What You Need To Know

  • Records show Lonnie Hamilton tried to commit suicide several times

  • His family believes corrections officers tried to cover up their son's mistreatment and death

  • Twenty-seven percent of 31,000 prisoners in state custody are being treated for mental illness
  • Advocates say it's not just Rikers and city jails, but state prisons have lots of issues as well

"Ultimately buried him up at the Marcy Correctional Facility without letting anybody know," said attorney Zachary Giampa.

The Hamilton family found out two months after the fact. They eventually had his body exhumed to hold their own funeral.

Now, six years later, a state judge awarded Lonnie Hamilton's family $1.5 million.

Judge Francis Collins ruled New York State Corrections and Community Supervision, which runs state prisons, and the Office of Mental Health were negligent in Hamilton's death and didn't afford his family a proper funeral.

In his decision, the judge pointed out that Hamilton's prison record "describes an individual who needs or may need psychiatric treatment for a major mental disorder and requires housing in a facility with full-time OHM (office of mental health) staff."

Hamilton was sentenced to two-to-six years for a robbery. When he died, he was in the special housing unit at Marcy Correctional Facility in solitary confinement. Other inmates testified he was being mistreated and threatened to kill himself and corrections officers encouraged him to do it.

One former inmate, who didn't want to give his name told NY1 what he heard corrections officers say.

“’Save your breath, ain't you going to kill yourself,’”  recalled the former inmate. “They kept telling him, ‘Ain't you going to kill yourself.’”

"That was corroborated with two other individuals that were incarcerated and in cells next to him who testified to that same exact fact," said family attorney Zachary Giampa. "About five other individuals providing written statements all saying the same thing."

Court documents say the same week he killed himself he was taken off of suicide watch by mental health workers. Just minutes before he hung himself with a sheet, a corrections officer reported seeing him standing on his prison bed, but didn't tell him to get down. The judge found plenty of documentation that Hamilton was a threat to himself and wrote in his decision, "Lonnie previously attempted suicide by hanging and felt he had 'nothing' to look forward to."

His family hadn't spoken to Hamilton in a few months and when they did a prisoner search online on the state's corrections website, they were stunned it said the 22-year-old was deceased.

Prison officials say they could not locate his family, despite his family still living at the same address where Hamilton was arrested.

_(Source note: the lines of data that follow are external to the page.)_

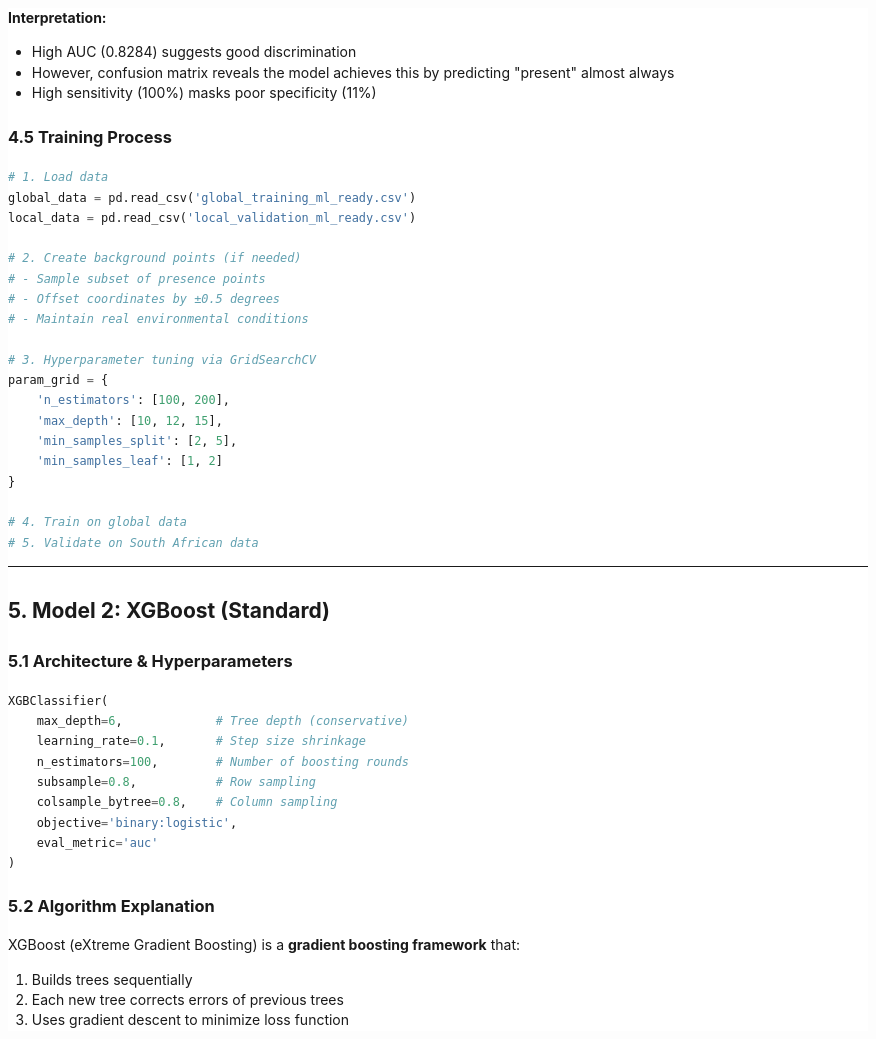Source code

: **Interpretation:**
- High AUC (0.8284) suggests good discrimination
- However, confusion matrix reveals the model achieves this by predicting "present" almost always
- High sensitivity (100%) masks poor specificity (11%)

### 4.5 Training Process

```python
# 1. Load data
global_data = pd.read_csv('global_training_ml_ready.csv')
local_data = pd.read_csv('local_validation_ml_ready.csv')

# 2. Create background points (if needed)
# - Sample subset of presence points
# - Offset coordinates by ±0.5 degrees
# - Maintain real environmental conditions

# 3. Hyperparameter tuning via GridSearchCV
param_grid = {
    'n_estimators': [100, 200],
    'max_depth': [10, 12, 15],
    'min_samples_split': [2, 5],
    'min_samples_leaf': [1, 2]
}

# 4. Train on global data
# 5. Validate on South African data
```

---

## 5. Model 2: XGBoost (Standard)

### 5.1 Architecture & Hyperparameters

```python
XGBClassifier(
    max_depth=6,             # Tree depth (conservative)
    learning_rate=0.1,       # Step size shrinkage
    n_estimators=100,        # Number of boosting rounds
    subsample=0.8,           # Row sampling
    colsample_bytree=0.8,    # Column sampling
    objective='binary:logistic',
    eval_metric='auc'
)
```

### 5.2 Algorithm Explanation

XGBoost (eXtreme Gradient Boosting) is a **gradient boosting framework** that:
1. Builds trees sequentially
2. Each new tree corrects errors of previous trees
3. Uses gradient descent to minimize loss function
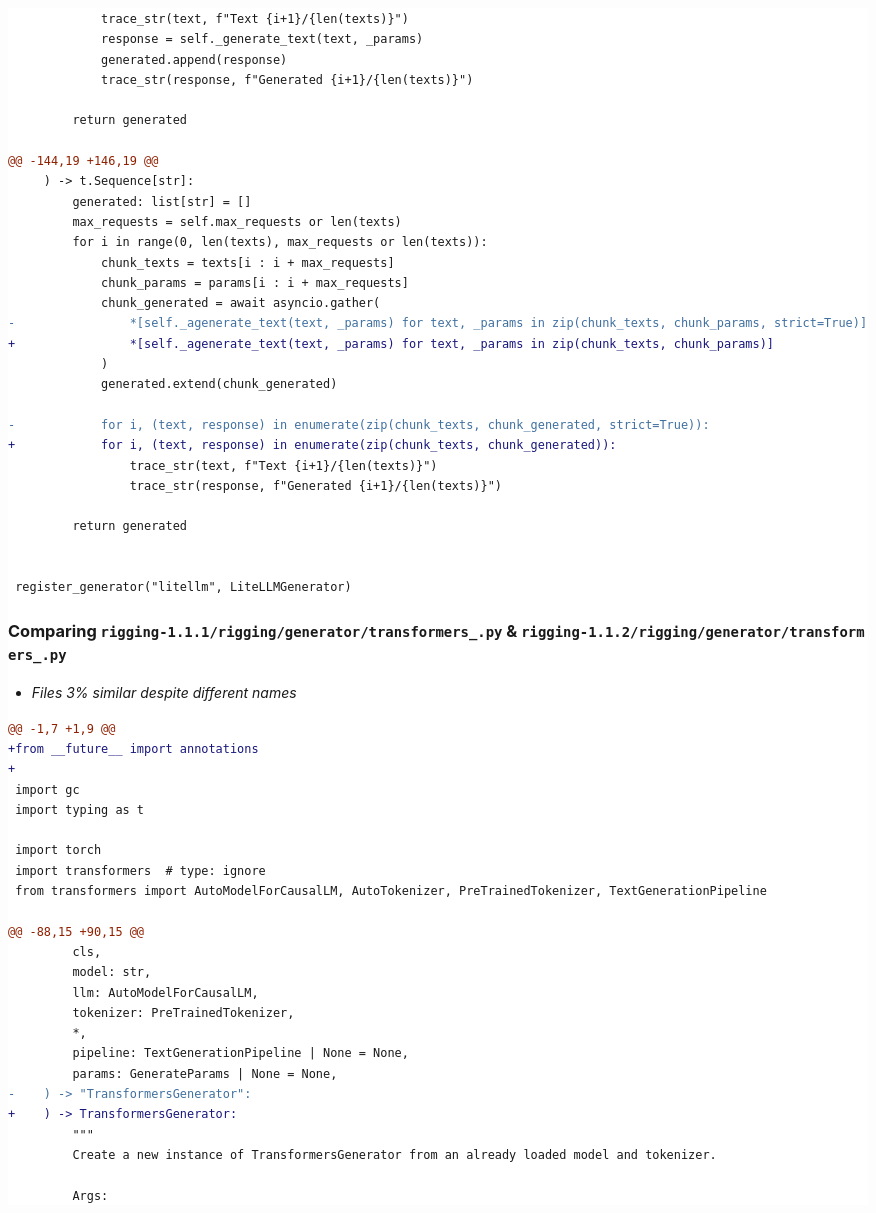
 ```diff
             trace_str(text, f"Text {i+1}/{len(texts)}")
             response = self._generate_text(text, _params)
             generated.append(response)
             trace_str(response, f"Generated {i+1}/{len(texts)}")
 
         return generated
 
@@ -144,19 +146,19 @@
     ) -> t.Sequence[str]:
         generated: list[str] = []
         max_requests = self.max_requests or len(texts)
         for i in range(0, len(texts), max_requests or len(texts)):
             chunk_texts = texts[i : i + max_requests]
             chunk_params = params[i : i + max_requests]
             chunk_generated = await asyncio.gather(
-                *[self._agenerate_text(text, _params) for text, _params in zip(chunk_texts, chunk_params, strict=True)]
+                *[self._agenerate_text(text, _params) for text, _params in zip(chunk_texts, chunk_params)]
             )
             generated.extend(chunk_generated)
 
-            for i, (text, response) in enumerate(zip(chunk_texts, chunk_generated, strict=True)):
+            for i, (text, response) in enumerate(zip(chunk_texts, chunk_generated)):
                 trace_str(text, f"Text {i+1}/{len(texts)}")
                 trace_str(response, f"Generated {i+1}/{len(texts)}")
 
         return generated
 
 
 register_generator("litellm", LiteLLMGenerator)
```

### Comparing `rigging-1.1.1/rigging/generator/transformers_.py` & `rigging-1.1.2/rigging/generator/transformers_.py`

 * *Files 3% similar despite different names*

```diff
@@ -1,7 +1,9 @@
+from __future__ import annotations
+
 import gc
 import typing as t
 
 import torch
 import transformers  # type: ignore
 from transformers import AutoModelForCausalLM, AutoTokenizer, PreTrainedTokenizer, TextGenerationPipeline
 
@@ -88,15 +90,15 @@
         cls,
         model: str,
         llm: AutoModelForCausalLM,
         tokenizer: PreTrainedTokenizer,
         *,
         pipeline: TextGenerationPipeline | None = None,
         params: GenerateParams | None = None,
-    ) -> "TransformersGenerator":
+    ) -> TransformersGenerator:
         """
         Create a new instance of TransformersGenerator from an already loaded model and tokenizer.
 
         Args:
```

They're outraged that no one was fired for his death.

In reference to the court ruling in favor of the Hamilton family, the state's corrections department said in a statement, "The decision, which involves both the Department of Corrections and Community Supervision and the Office of Mental Health is being reviewed."

The family now has a federal court case against individual corrections officers for violating the constitutional rights of the 22-year-old.